Work request:
The court opinion below gives the contract terms between the road commissioners and Barnes as a lettered list. Summarize each lettered term.

Source document:
=== Begin Enclosure ===

Board of County Road Commissioners v. Southern Surety Co.

216 Mich. 528 | Mich. | 1921

Clark, J.

The board of county road commissioners for Calhoun county entered into 8 similar contracts With Barnes for the building of 8 miles of road. It *529was agreed (a.) that as the work progressed estimates would be made and that 20% thereof would be reserved by the board until the work was completed; (b) that the contractor might not sublet any of the work without consent of the board; (c) that:

“In case the contractor fails to furnish materials or execute the work in accordance with the plans and specifications, or fails to proceed with the same as rapidly as said board of county road commissioners shall deem necessary in order to complete the same within the time limit, then in either such case, upon ten days’ written notice to said contractor, the said board of county road commissioners shall have the right to annul and determine such contract and enter upon and take possession of the work and complete the same either by re-letting or directly under the charge of said board of county road commissioners and if the cost of completing the work in such manner shall exceed what it would have cost under the contract, such increased cost shall be paid from any money on hand for work done under this contract, and if that be not sufficient then by the contractor and the sureties on his bond given to guarantee the faithful performance of this contract.”

The defendant Southern Surety Company was the surety upon the bonds of the contractor. By the application for the bonds in the total amount of the contracts, it was agreed between the principal and surety:

“In consideration of the execution of said bond by the Southern Surety Company (hereinafter called the company), we hereby covenant with the company, its successors and assigns: * * *
“Second. The undersigned will at all times indemnify and keep indemnified the company, and hold and save it harmless from and against any and all liabilities, dangers or loss * * * which the company shall or may, at any time sustain or incur by reason of or in consequence of having executed the bond herein applied for, or by reason or in consequence of the *530execution by the company of any and all other bonds executed for us. * * * All payments specified in the above mentioned contract to be withheld by the obligee shall, as soon as the work is completed, be paid to the company * * * and this covenant operates as an assignment thereof. * * *
“Fourth. That in the event of the failure of , the undersigned to comply with, or make due performance of, any covenant hereof, or of the contract which the company is hereby requested to secure, the company may at any time thereafter take such steps as it may' deem necessary or proper to obtain due performance of such contract (and for such purpose may sublet or assign the same), or its release from all liability under any and every such bond and contract, and to secure and further indemnify itself against loss; and all damage and expense which the company may sustain or incur or be put to in obtaining such release, or in further securing itself against loss, shall be borne and paid for by the undersigned.

=== End Enclosure ===

Data records:
=== Begin Enclosure ===

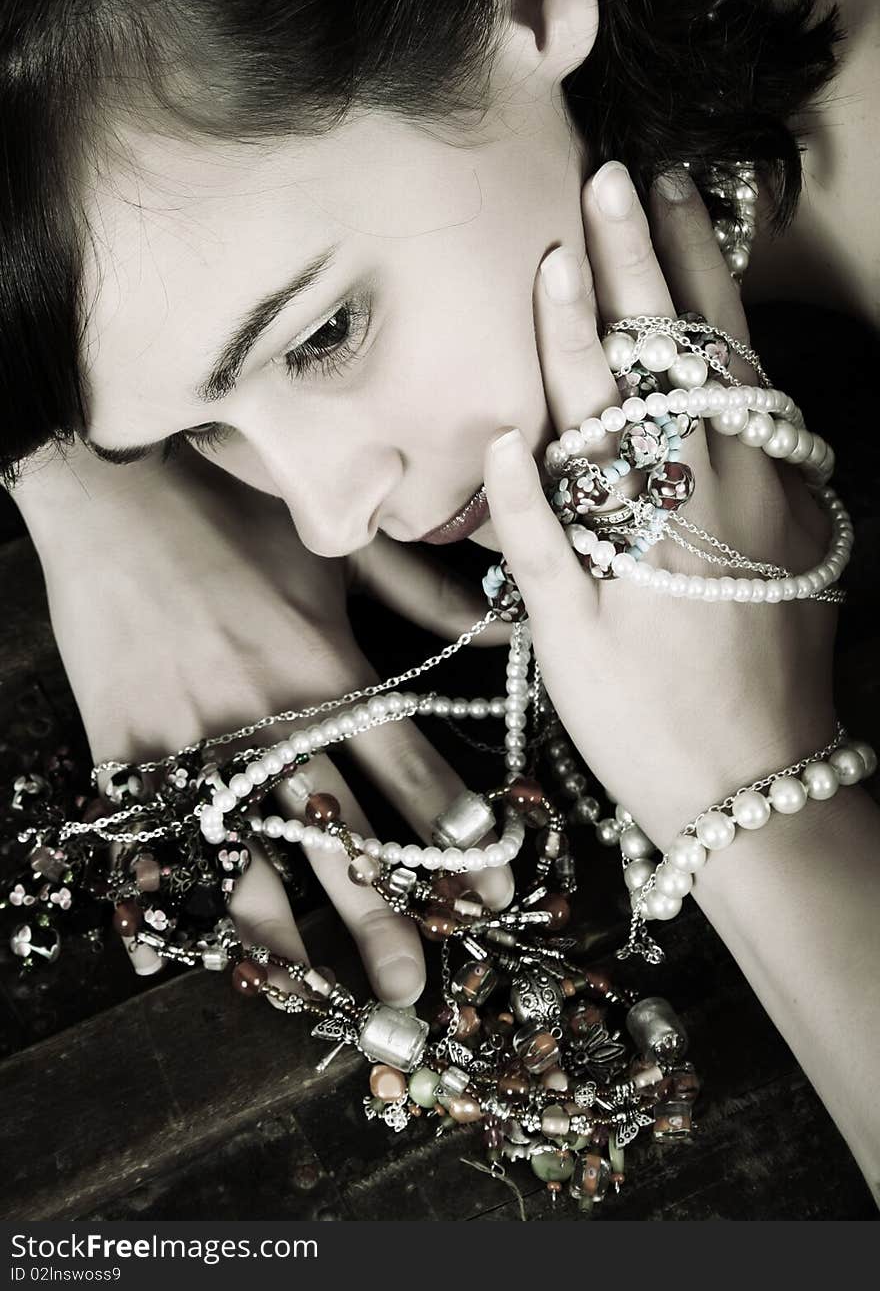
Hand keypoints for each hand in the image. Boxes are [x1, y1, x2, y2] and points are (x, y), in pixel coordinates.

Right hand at [24, 441, 511, 994]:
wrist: (114, 490)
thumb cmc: (234, 510)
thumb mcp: (338, 545)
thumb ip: (423, 591)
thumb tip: (499, 618)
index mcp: (327, 667)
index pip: (408, 767)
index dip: (452, 832)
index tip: (490, 892)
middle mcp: (269, 716)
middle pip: (336, 831)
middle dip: (381, 911)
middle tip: (414, 985)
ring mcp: (193, 739)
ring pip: (243, 854)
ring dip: (281, 933)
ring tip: (310, 995)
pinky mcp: (125, 744)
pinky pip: (147, 836)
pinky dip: (162, 896)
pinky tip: (169, 957)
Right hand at [483, 162, 837, 845]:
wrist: (763, 789)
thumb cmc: (648, 728)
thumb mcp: (570, 647)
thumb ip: (535, 538)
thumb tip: (505, 443)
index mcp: (655, 517)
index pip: (603, 390)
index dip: (570, 317)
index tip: (555, 240)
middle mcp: (723, 487)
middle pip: (684, 348)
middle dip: (650, 259)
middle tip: (627, 176)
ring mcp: (776, 497)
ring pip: (741, 364)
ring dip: (708, 281)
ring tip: (687, 206)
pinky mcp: (804, 517)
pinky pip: (770, 409)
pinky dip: (741, 348)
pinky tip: (724, 318)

=== End Enclosure ===

Answer to the problem:
(a) As the work progressed, estimates would be made, and the board would hold back 20% of them until the work was completed.
(b) The contractor could not sublet any of the work without the board's consent.
(c) The board could act if the contractor failed to furnish materials, failed to execute the work according to the plans and specifications, or failed to proceed as fast as the board considered necessary to finish on time. After ten days' written notice, the board could annul the contract, take possession of the work, and complete it by re-letting or under its own charge. Any cost above the contract price would come first from money on hand for work done under the contract and then from the contractor and the sureties on his bond.